Mój brzuszek tez już się powiększył i zakładam ciążowe spodnie bo w swoje się nie mieszczę ale mi to nie przeszkadza. Wczoraj byłam na usg- z dzidzią wszystko ok:) i nie mam co się martwić na szczęscie:) teraz czekam na ruchy-czasem mi się wydawało ze coś czuję ale to raczej nie to:)
 
farfalla88 - 2,5 kg to nie jest dużo-tak myślę. Mi przybyło też coś ok 2 kg. Strasznie się obawiam o to,że przybiorę za dużo...jak chodziłam do pracy to w jakikolwiek sposób się ruszałam, a odkąd siedzę w domu to jest lipa...coś tam robię, wychodzę czasem na spacery...i zaczynam ćwiczyć,ale to i tak nic.
 
To ciasto jest pyszne ...robiłam kiedyś...A i w ogóle kwestia smaku wymiata...

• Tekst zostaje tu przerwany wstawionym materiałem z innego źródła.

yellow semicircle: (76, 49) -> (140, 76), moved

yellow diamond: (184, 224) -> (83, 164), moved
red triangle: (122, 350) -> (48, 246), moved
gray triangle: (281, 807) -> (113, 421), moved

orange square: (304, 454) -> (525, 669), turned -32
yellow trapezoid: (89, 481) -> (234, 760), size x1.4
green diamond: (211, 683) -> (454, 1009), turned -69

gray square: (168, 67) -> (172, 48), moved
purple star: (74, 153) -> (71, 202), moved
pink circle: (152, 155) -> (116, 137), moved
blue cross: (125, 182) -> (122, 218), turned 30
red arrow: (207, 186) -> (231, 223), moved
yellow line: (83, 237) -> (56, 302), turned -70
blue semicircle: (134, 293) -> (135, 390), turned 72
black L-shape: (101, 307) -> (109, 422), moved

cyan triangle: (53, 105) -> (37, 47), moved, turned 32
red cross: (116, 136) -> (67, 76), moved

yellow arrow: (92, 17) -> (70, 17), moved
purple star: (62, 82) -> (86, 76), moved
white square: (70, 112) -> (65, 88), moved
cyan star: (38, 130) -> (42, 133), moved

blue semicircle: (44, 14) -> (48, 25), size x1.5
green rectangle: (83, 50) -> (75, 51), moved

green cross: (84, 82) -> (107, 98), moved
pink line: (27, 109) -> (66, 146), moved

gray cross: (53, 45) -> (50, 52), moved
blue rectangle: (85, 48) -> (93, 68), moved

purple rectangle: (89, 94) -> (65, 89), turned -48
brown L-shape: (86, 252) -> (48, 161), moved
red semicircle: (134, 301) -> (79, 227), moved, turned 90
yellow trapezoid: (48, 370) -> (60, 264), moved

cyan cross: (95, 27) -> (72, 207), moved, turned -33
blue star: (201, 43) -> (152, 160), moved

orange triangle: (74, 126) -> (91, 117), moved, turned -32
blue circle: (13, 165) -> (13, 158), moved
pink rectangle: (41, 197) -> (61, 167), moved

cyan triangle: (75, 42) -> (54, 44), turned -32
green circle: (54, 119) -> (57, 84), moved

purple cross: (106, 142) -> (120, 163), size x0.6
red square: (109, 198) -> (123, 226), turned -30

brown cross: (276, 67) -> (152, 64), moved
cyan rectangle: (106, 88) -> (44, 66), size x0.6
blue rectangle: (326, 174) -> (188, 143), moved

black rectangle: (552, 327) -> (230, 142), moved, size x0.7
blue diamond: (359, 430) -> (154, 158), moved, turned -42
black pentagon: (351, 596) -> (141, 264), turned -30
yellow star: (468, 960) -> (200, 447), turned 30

Ja przytyłam też 2,5. I także siedząc w domu obawiam się, że przybiorę zbyt dużo.
Dziś jednak przekonałam się, że mój powrót do pracy wcale łatwy nie będzie :baffled: rano wzięłam się aby ogarnąć dom. Zawsze w środę muszę chociaż odkurzyć bo po sobotnim sprzątaniu już śladu nie ma... więc jakoś tak się obrotnie wzięłam, że zahaczyłam o porządki w kotłowni... I niestety padłam :baffled: brzusio boli, może nie strasznie ale ewidentnie po pół godz. leżenia było lepiej. Do tego jakoś tak dziwnie mnie coś kuje z przodu brzucha i to tak zaraz pod cyckami, taki dziwny skurcz mięśni czy coś:confused::confused:... Więc tak myślę, że jak wrócę do pracy to mogę zapomnieć o takim np pół godz. leżakowaniu...chyba, że pacjenta z łóżka zwalę :-p
 
reklama
Hej ja też po wizycie i wszytko ok tylko wyniki moczu niezbyt i dostałam antybiotyk taka jednorazowa dawka a za dwa dni posiew z moczu no mam łykać prouro zjadać żurawinę i popijać sok żurawinowy. Jutro Usg pytałam się o te testy pappa ze względu na mój wiek i powiedziała mi ze jak coś niepokojącego na usg będzie albo jak ja chce to przyjmą mnie na badania do szpitala i ze decyzja do mnie należy.

Malpawzoo gratulacje udanej wizyty teraz oby tak na usg było będe trzymać &&&&&&&.